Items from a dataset
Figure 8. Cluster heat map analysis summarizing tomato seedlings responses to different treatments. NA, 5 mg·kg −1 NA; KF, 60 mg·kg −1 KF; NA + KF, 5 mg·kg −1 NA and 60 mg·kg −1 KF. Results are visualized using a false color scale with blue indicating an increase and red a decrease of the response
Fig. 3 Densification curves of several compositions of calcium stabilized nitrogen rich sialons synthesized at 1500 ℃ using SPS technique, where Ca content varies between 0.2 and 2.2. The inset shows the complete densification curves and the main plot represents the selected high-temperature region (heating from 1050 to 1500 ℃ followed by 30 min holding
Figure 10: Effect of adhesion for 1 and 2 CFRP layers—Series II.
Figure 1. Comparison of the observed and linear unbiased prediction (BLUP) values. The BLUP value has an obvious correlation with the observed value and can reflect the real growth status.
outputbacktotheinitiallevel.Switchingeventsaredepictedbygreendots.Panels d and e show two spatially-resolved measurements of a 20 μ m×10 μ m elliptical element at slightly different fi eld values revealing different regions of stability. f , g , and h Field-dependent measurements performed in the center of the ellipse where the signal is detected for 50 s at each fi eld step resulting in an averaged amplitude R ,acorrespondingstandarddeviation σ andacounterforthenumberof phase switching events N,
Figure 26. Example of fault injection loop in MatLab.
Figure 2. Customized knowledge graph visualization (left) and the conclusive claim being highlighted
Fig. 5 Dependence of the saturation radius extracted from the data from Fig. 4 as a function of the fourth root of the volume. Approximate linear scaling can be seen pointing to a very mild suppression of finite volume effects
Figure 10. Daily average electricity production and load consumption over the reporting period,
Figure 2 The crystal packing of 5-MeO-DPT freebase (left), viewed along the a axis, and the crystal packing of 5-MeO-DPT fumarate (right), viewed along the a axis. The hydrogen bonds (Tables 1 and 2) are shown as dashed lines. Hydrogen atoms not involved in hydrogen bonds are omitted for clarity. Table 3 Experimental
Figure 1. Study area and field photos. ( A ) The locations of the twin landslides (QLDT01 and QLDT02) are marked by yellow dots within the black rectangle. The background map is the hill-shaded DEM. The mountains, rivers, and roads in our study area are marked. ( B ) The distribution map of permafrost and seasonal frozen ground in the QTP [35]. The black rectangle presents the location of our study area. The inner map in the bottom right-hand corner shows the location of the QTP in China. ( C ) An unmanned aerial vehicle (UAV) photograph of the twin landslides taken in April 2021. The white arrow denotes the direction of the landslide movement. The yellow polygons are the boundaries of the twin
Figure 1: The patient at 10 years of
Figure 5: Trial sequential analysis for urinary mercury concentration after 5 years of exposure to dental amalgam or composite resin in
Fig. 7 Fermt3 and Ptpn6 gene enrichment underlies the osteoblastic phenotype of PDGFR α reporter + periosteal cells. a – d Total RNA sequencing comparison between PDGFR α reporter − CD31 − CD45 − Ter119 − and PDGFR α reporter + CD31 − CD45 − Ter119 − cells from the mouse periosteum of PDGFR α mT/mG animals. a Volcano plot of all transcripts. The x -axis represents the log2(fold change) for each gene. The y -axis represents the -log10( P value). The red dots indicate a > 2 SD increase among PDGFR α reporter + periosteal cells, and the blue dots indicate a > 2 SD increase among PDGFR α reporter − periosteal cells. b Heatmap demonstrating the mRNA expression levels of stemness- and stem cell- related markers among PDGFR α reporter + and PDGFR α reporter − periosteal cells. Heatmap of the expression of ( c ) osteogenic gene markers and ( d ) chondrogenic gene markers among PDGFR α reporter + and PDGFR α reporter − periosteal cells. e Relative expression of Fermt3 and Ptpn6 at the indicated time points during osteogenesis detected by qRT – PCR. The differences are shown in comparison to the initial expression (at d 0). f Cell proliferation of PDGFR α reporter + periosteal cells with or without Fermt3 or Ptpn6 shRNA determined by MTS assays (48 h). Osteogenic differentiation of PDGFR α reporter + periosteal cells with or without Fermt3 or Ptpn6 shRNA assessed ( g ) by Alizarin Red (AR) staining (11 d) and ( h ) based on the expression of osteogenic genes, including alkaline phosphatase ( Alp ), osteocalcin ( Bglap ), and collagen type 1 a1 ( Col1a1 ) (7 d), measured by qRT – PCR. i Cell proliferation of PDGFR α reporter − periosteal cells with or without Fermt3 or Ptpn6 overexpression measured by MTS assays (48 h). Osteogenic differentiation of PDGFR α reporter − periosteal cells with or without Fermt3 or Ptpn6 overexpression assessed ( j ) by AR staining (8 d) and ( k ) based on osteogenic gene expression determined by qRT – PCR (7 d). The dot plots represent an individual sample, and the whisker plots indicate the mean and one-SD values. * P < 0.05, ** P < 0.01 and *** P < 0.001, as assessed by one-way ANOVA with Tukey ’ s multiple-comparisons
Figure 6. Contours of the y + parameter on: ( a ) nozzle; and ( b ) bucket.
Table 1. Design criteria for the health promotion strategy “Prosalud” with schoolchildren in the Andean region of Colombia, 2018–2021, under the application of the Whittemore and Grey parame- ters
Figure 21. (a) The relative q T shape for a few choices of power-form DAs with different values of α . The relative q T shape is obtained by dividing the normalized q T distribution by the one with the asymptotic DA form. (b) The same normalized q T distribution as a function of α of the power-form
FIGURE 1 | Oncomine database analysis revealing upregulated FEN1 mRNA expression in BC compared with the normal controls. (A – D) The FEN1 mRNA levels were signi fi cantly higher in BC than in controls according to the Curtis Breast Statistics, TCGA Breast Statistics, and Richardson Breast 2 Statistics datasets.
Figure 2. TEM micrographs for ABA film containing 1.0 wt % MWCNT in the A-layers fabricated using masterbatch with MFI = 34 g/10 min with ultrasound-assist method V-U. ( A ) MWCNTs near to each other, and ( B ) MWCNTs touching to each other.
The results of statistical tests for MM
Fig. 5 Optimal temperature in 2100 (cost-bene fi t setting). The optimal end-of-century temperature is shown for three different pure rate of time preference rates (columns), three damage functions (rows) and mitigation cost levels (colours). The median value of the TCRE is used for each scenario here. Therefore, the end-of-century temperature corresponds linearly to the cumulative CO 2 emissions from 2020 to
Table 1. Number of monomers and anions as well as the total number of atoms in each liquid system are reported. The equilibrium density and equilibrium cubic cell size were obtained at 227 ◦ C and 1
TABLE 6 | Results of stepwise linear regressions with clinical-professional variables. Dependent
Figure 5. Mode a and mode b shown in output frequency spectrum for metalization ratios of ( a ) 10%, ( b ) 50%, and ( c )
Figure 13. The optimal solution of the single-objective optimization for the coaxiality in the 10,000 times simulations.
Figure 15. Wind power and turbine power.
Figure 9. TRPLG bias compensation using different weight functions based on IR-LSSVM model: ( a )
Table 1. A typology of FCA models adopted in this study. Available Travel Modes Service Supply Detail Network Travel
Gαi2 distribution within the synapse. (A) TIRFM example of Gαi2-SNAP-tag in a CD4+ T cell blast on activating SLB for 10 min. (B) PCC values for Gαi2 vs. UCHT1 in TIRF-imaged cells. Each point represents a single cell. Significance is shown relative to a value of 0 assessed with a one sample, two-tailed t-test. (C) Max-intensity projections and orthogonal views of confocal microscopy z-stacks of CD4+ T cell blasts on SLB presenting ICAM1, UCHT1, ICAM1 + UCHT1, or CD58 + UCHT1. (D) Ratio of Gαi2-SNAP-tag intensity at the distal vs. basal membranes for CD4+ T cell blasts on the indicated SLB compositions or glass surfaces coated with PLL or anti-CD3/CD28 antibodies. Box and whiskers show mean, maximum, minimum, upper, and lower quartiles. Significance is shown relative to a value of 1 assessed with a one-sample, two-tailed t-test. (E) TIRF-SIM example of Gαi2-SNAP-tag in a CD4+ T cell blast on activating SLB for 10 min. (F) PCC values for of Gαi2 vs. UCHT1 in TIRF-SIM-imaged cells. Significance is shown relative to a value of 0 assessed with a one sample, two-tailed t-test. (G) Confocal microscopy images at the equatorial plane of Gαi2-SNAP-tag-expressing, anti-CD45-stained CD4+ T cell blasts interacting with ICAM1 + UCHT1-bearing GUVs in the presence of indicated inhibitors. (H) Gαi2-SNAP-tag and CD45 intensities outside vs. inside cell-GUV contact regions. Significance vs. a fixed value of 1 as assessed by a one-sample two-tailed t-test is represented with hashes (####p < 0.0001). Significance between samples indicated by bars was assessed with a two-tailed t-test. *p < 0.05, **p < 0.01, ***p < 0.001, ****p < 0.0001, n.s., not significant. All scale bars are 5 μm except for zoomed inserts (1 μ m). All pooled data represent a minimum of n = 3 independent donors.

> **Work instructions**
For this exercise, please output exactly the lines above starting at the line with "Figure 2 The" and ending at the line with "Figure 5: Trial", ends included.

> **Reply to the task**
Figure 2 The crystal packing of 5-MeO-DPT freebase (left), viewed along the a axis, and the crystal packing of 5-MeO-DPT fumarate (right), viewed along the a axis. The hydrogen bonds (Tables 1 and 2) are shown as dashed lines. Hydrogen atoms not involved in hydrogen bonds are omitted for clarity. Table 3 Experimental
Figure 1. Study area and field photos. ( A ) The locations of the twin landslides (QLDT01 and QLDT02) are marked by yellow dots within the black rectangle. The background map is the hill-shaded DEM. The mountains, rivers, and roads in our study area are marked. ( B ) The distribution map of permafrost and seasonal frozen ground in the QTP [35]. The black rectangle presents the location of our study area. The inner map in the bottom right-hand corner shows the location of the QTP in China. ( C ) An unmanned aerial vehicle (UAV) photograph of the twin landslides taken in April 2021. The white arrow denotes the direction of the landslide movement. The yellow polygons are the boundaries of the twin
Figure 1: The patient at 10 years of
Figure 5: Trial sequential analysis for urinary mercury concentration after 5 years of exposure to dental amalgam or composite resin in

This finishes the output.